Dataset entries:
_ _ _ _

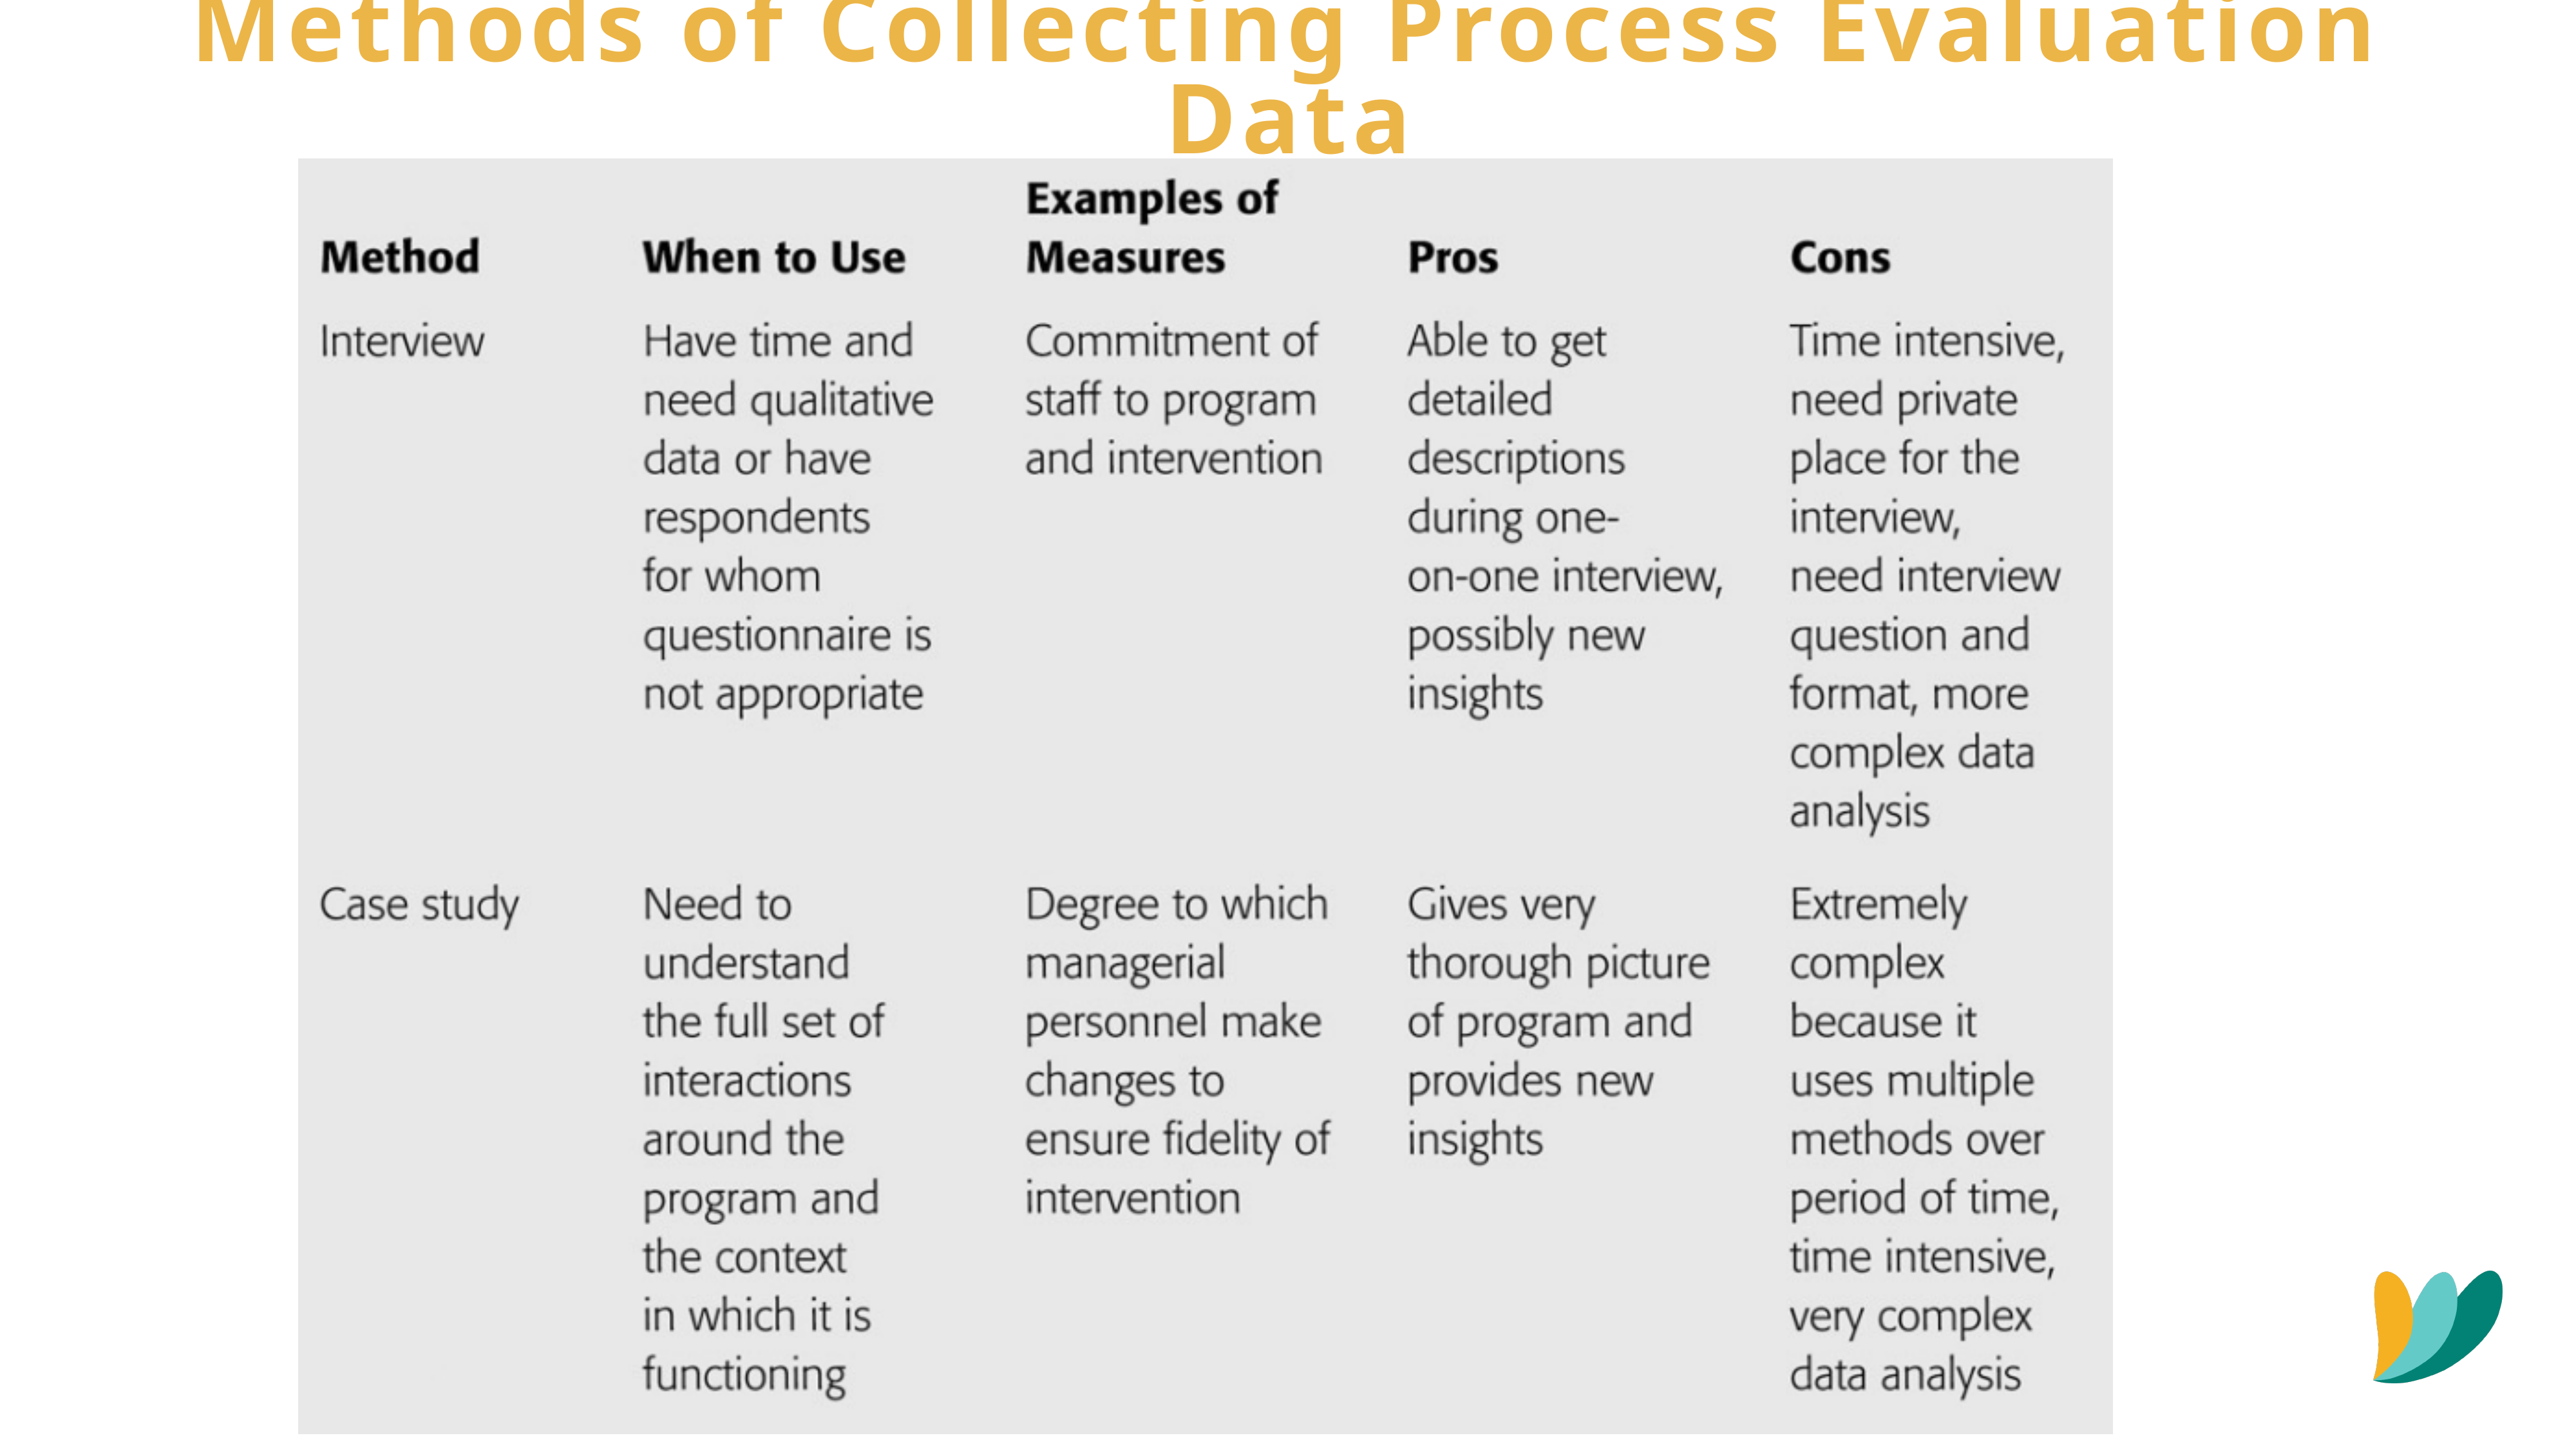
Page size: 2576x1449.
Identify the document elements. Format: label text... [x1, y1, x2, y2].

picture [298, 158, 2113, 1435]
text_box Methods of Collecting Process Evaluation Data [183, 0, 2393, 160]
picture [2373, 1271, 2503, 1383]
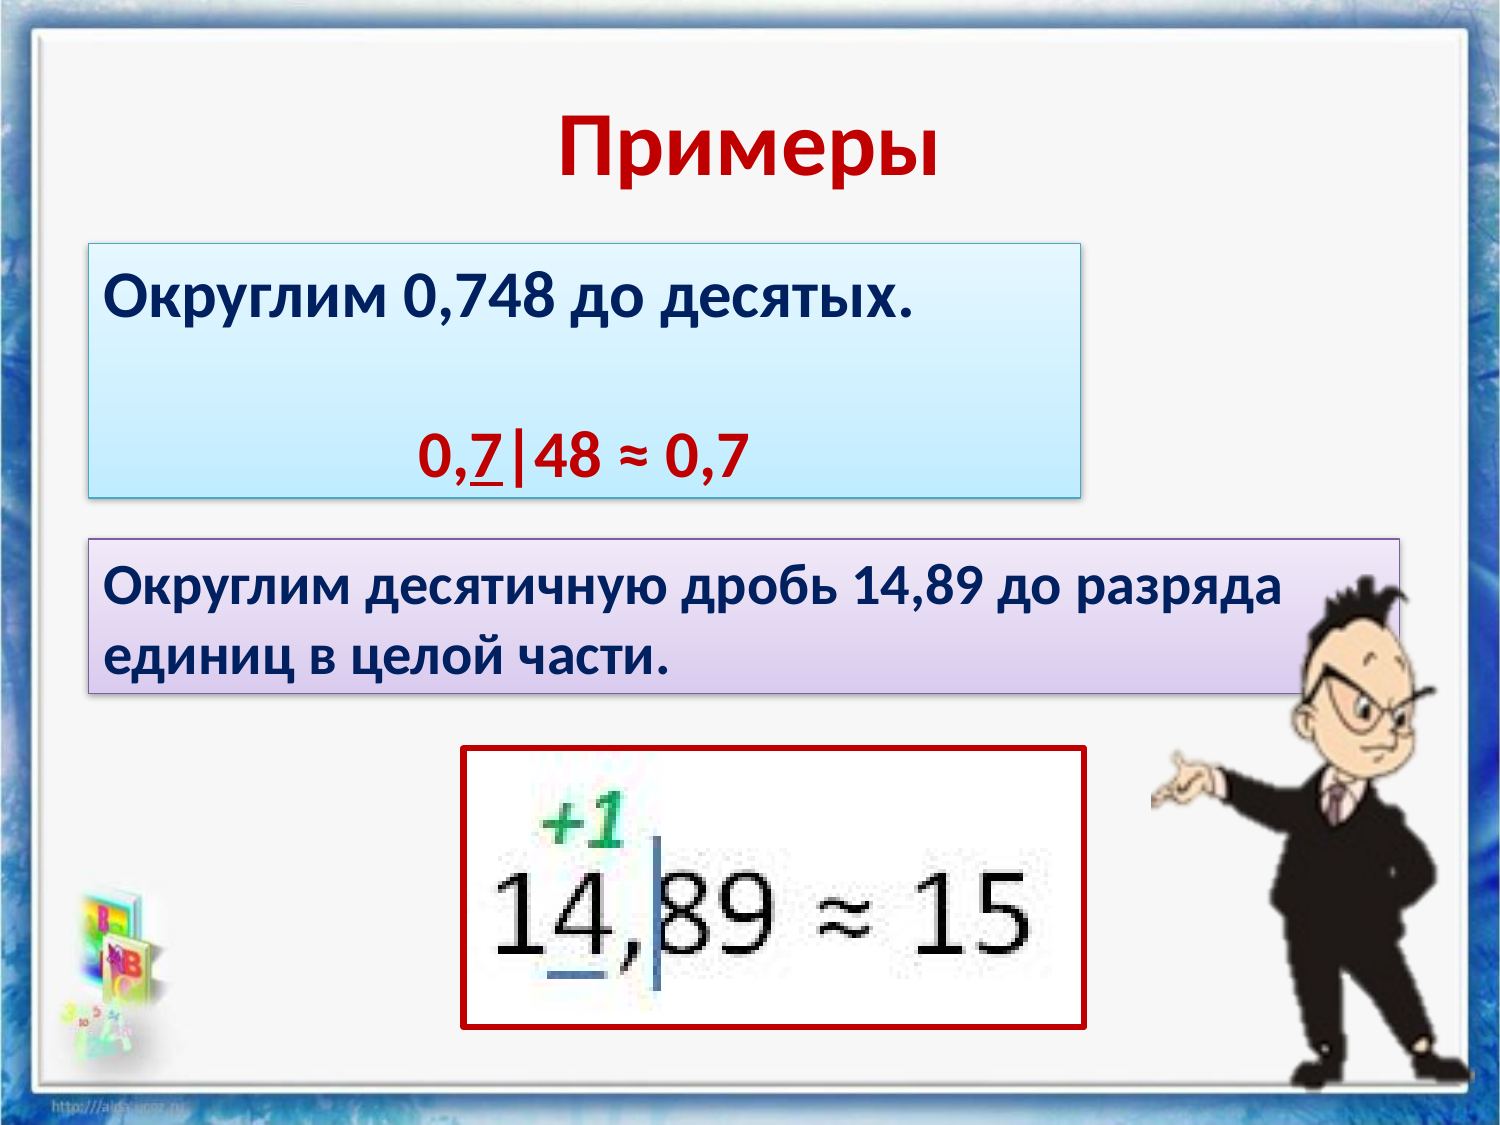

_ _ _ _

**TASK PROMPT:**
Leave out the images and copy all remaining data word for word.

**WRITTEN RESPONSE:**
Page size: 2576x1449.
Identify the document elements. Format: label text... [x1, y1, x2, y2].

picture [298, 158, 2113, 1435]
text_box Methods of Collecting Process Evaluation Data [183, 0, 2393, 160]
picture [2373, 1271, 2503, 1383]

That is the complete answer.